L’Aquila affronta l’emergenza, molti locali chiudono
No, non è la stessa cosa guardare dalle finestre di questa città agli svilupppi delle controverse dinamiche legate al coronavirus: il senso di smarrimento non è affatto inedito per una comunità di persone chiamate già 11 anni fa a ripensare le sue giornate. Però il sisma aveva spinto una parte di città a reagire, cercando o reinventando dei momenti e luoghi di incontro per “tenere botta” tutti insieme.
Quegli stessi riferimenti che ora vengono a mancare a causa delle importanti misure di sicurezza introdotte dai nuovi Dpcm. Un’emergenza che arriva in mesi dove tutto sommato la città stava tornando a respirare, grazie anche alla nuova luce dei vicoli del centro storico. In un certo senso, quello che sta accadendo in questi giorni fa pensare alla sequenza sismica del 18 gennaio 2017, con scosse superiori al 5 di magnitudo e la neve fuori a scoraggiare chi usciva.
«Bisognerebbe studiare attentamente quello che sta vivendo la nostra gente in questi giorni», si è trovato a spiegare il professor Massimo Casacchia, già ordinario di Psichiatria. «La paura del contagio e le opportune misure di prevenzione stanno spingendo molta gente a isolarsi».
Del resto, sono molti gli appelli e gli inviti a restare a casa e limitare le uscite allo stretto necessario. «Non possiamo però trascurare le difficoltà nell’affrontare individualmente terrore e senso di smarrimento», sottolinea il professore.
Emiliano Rubbi si affretta a stigmatizzare comportamenti azzardati, come quello delle tante persone pronte a tutto pur di lasciare il Nord Italia prima della ridefinizione della zona rossa: «La collettività è un concetto che non abbiamo mai frequentato davvero. Ma dalle emergenze si esce solo tutti assieme. Ognuno facendo la sua parte».
Tra negozianti, titolari di attività di intrattenimento, ci si chiede come conciliare la necessità di rispettare le misure di sicurezza, ritenute necessarie, con quella di preservare la propria attività, in un momento che registra il crollo dei consumi. «Saranno giorni molto difficili», valuta Gianluca Ruzza, titolare di un bar a Santa Barbara. «Dovrò rivedere gli ordini con i fornitori, per evitare sprechi e perdite».

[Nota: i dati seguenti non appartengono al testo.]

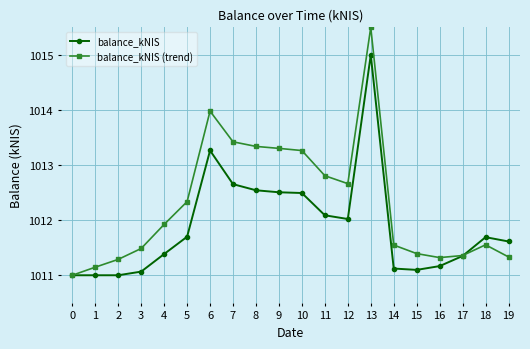

Rank the series by their maximum value, from highest to lowest.

balance_kNIS (trend), balance_kNIS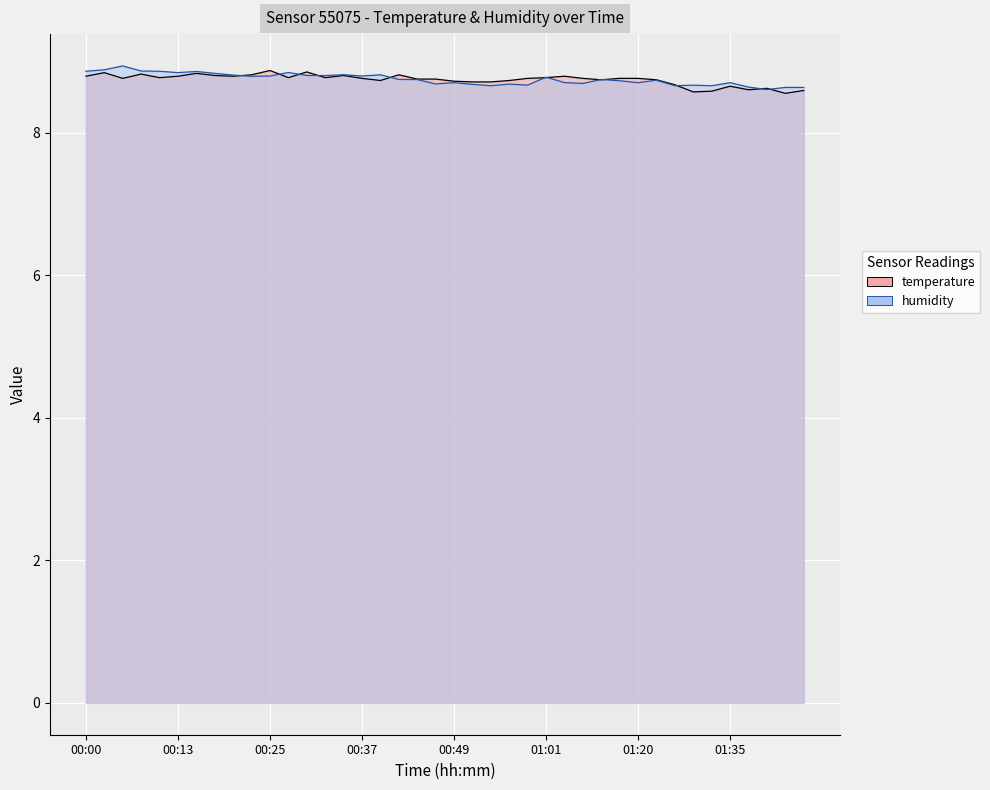

Which has a higher value, 00:44 or 01:33?

00:44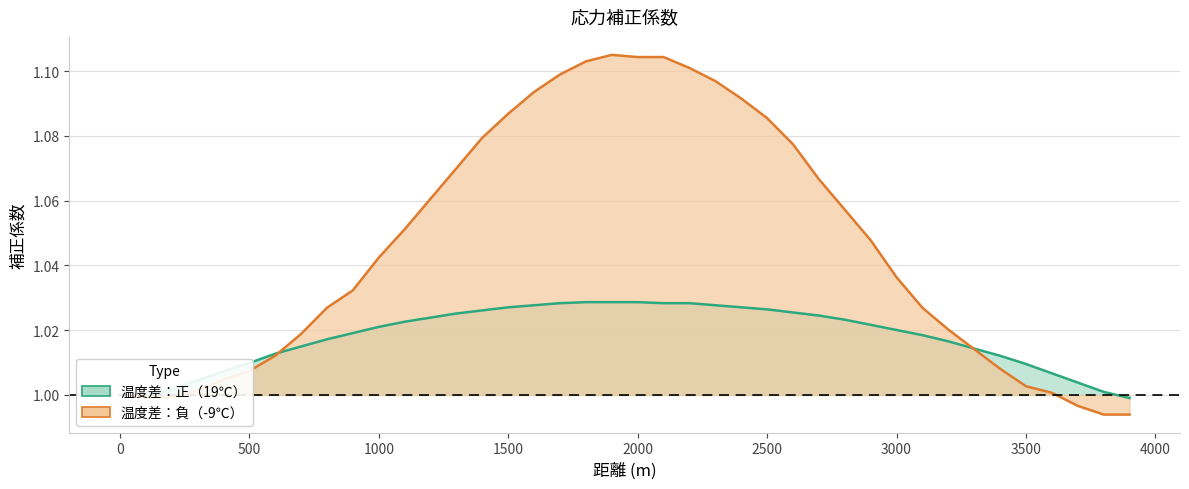

Rank the series at 2200 from lowest to highest value.

温度差：正
（19℃）, 温度差：負
（-9℃）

Gran parte dei gestori assicura di eseguire alla lettera le norme igieniche. Imprescindibile l’uso dei guanti in cucina. C’è chi però ha già deciso di chiudere la serranda, in via precauzionale, almeno per questa settimana. Come il bar dei Fratelli Nurzia. Ieri, l’annuncio sui social da parte di Natalia, accompagnato dagli hastag #prevenzione e #iorestoacasa. Paradossalmente, fu tra i primi a riaprire in centro dopo il sisma. «Anche noi stiamo valutando di chiudere temporaneamente», spiega Antonio Tresca, maestro di snowboard, tra i soci del Vermuttino. «Sarebbe particolarmente delicato continuare a lavorare con questo clima in cui tutti avvertiamo la necessità di tutelarci. Magari ci sarà più tempo per riscoprire la montagna».
Le discoteche dovranno chiudere fino al 3 aprile, così come i pub, anche se non c’è chiarezza. In tanti non rinunciano a fare attività all’aria aperta: Parco del Castello, Parco del Sole, fino a San Giuliano. «Molto dovrò rivedere del mio modo di vivere, in un momento in cui siamo chiamati a rinunciare a teatri e concerti», valuta Gianluca Racano, avvocato e appassionato di musica.
L’artista Piotr Hanzelewicz condivide questo smarrimento: «Tutto molto confuso. Iio lavoro anche come educatore e, con le scuole chiuse, dovrei, a rigor di ordinanza, prestare servizio a domicilio ai ragazzi assistiti. Ma come si fa a garantire la sicurezza?».
Ieri Giancarlo Gentilucci del Teatronobelperlapace di San Demetrio ha comunicato l’annullamento di uno spettacolo.
In tanti non hanno rinunciato al Vangelo della domenica. «La paura non vincerà», assicura il padre gesuita Giuseppe De Gennaro. Però le chiese si svuotano, dopo la disposizione di sospensione delle Sante messe da parte della Cei. «Per la Chiesa, è questo un momento di grande sofferenza», commenta il canonico don Daniele Pinton, rettore delle Anime Sante, «ma la comunione spirituale tra i presbiteri e le comunità loro affidate, non verrà meno. Sarà la preghiera il luogo di comunione spirituale per le comunità parrocchiali». Le celebrazioni capitolari, da domenica 15 marzo, saranno a porte chiuse e si potranno seguire sui canali web. E anche all’Aquila compaiono i post it con scritto: “Tutto andrà bene”.